By contrast, the network I created from my own data was far less opaque. I participated in its creation from the csv files to the actual manifestation of the nodes and edges. Too, because I actually drew a network myself on paper that represented the data; I already had a solid idea of what I wanted the visualization to look like. One might argue that this runs counter to the notion that digital tools should be investigatory. I will offer a slight correction and say that visualization is investigatory. In that light, knowing what I wanted my network to look like was more appropriate because I had already experimented with visualizing it using pencil and paper. At any rate, being familiar with the material made coming up with a combination of colors, lines, and patterns far more engaging. Too, I felt my network actually demonstrated the hypothesis that came out of crafting it in the first place (Leonato’s understated significance).

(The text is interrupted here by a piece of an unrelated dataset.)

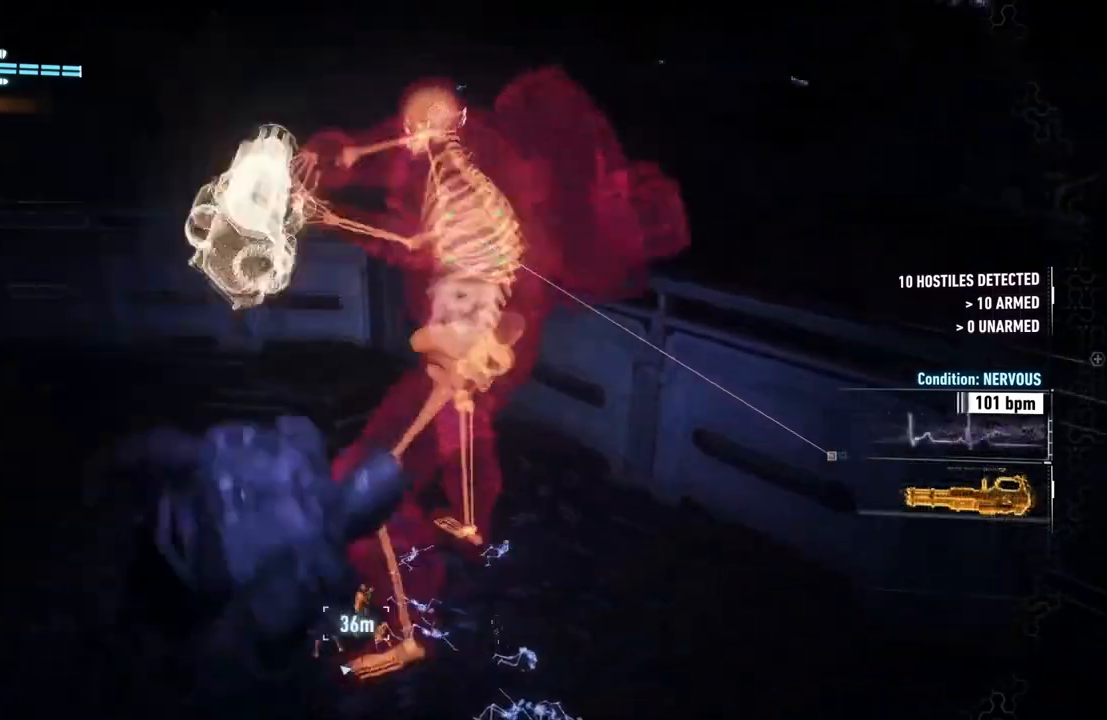
{"buttons": ["X"], "left_stick": "center", "right_stick": "center", "events": [[67, "X", "up"], [150, "X", "down"], [250, "X", "up"], [333, "X", "down"], [433, "X", "up"], [500, "X", "down"]]}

This last point leaves me wondering about the nature of network analysis in the larger sense. Literally I am wondering whether or not larger networks are truly helpful for understanding the data they hope to visualize. While it might be true that the appeal of digital tools is their ability to operationalize and process large swaths of data that traditional methods cannot hope to tackle, I wonder what is actually coming out of these gigantic analytical schemes. Yes, analyzing networks does provide a clearer picture of the relationships between potentially massive numbers of agent. But what does one know without getting closer to the data? Without zooming in to see the local collections of nodes and edges as they feed into the larger whole? I think what I might arguing for is a closer approach to network analysis that attends to these local realities before moving out to discuss broader relationships. This is not really a critique of the Grandjean tutorial (it couldn’t be because that’s not a complete project and he doesn’t present it that way) but more of a commentary on the Cordell article on reprinting in antebellum America. I will say that the So and Long piece on 20th century poetry does a better job of getting down to the local nitty-gritty before doing a comparative analysis and drawing conclusions about the larger relationships. Cordell, by contrast, is after something that cannot be provided by close reading and therefore never really bothers getting closer. I do not mean to overreach and say that distant reading is a completely invalid method or that Cordell’s work reveals nothing. I merely wish to point out the benefits to remaining closer to the data being visualized. I might have liked to see a breakdown-by-region (just for example) with a discussion of how those local dynamics shape the larger whole. I think this plays up what networks have to offer analytically because it demonstrates how the smaller patterns permeate the whole picture. Falsification is ambitious and that ambition ultimately alienates the data from the truth.